▶ **Assignment**
Copy the line containing "vase [509,125,545,168] -> none", then all lines after it up to and including the final line of the material, exactly and without additions.

▶ **Input for this task**
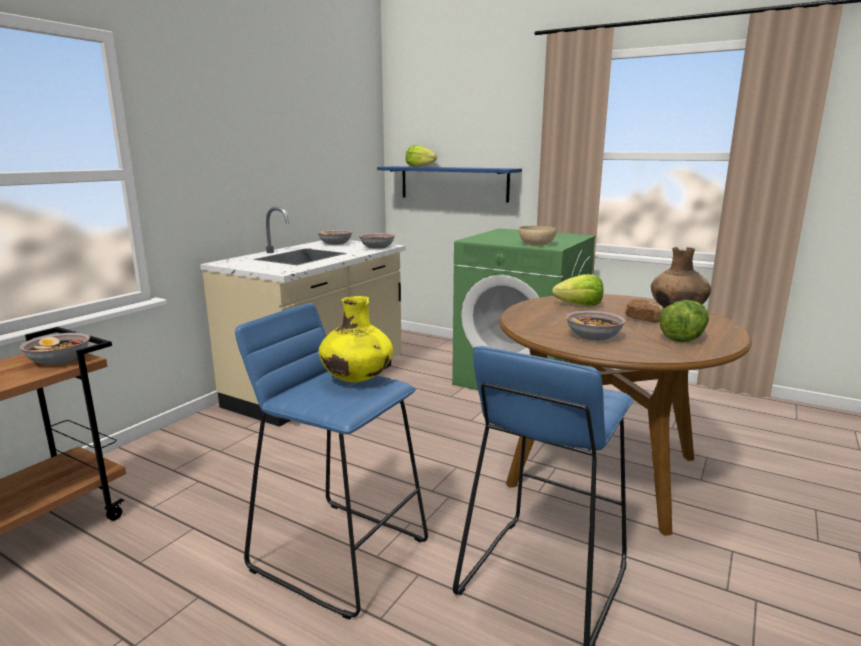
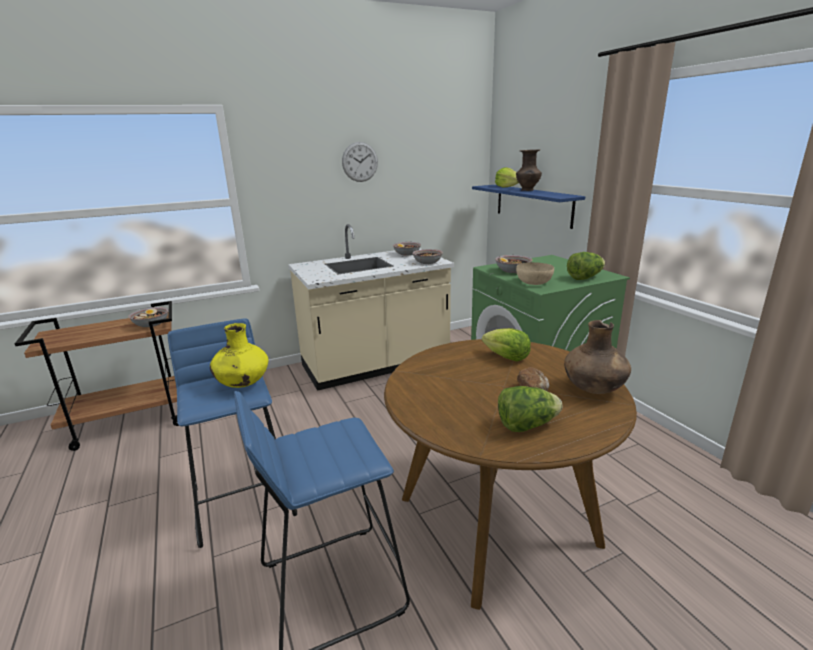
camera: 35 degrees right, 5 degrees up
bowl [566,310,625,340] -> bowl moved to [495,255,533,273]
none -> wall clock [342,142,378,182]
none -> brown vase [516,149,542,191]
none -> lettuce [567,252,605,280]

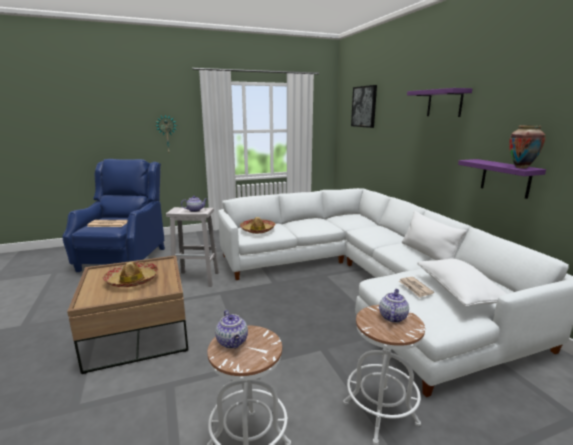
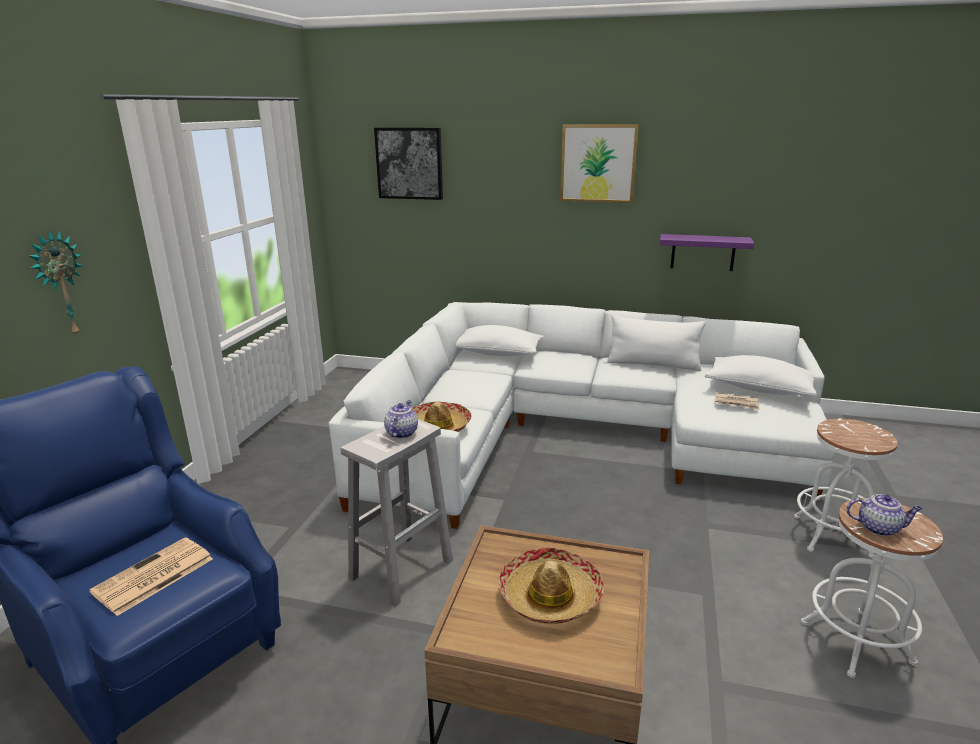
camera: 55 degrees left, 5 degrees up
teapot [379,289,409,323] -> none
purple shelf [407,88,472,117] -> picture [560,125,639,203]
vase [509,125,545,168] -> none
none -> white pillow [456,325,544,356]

▶ **The completed task**
vase [509,125,545,168] -> none
none -> white pillow [456,325,544,356]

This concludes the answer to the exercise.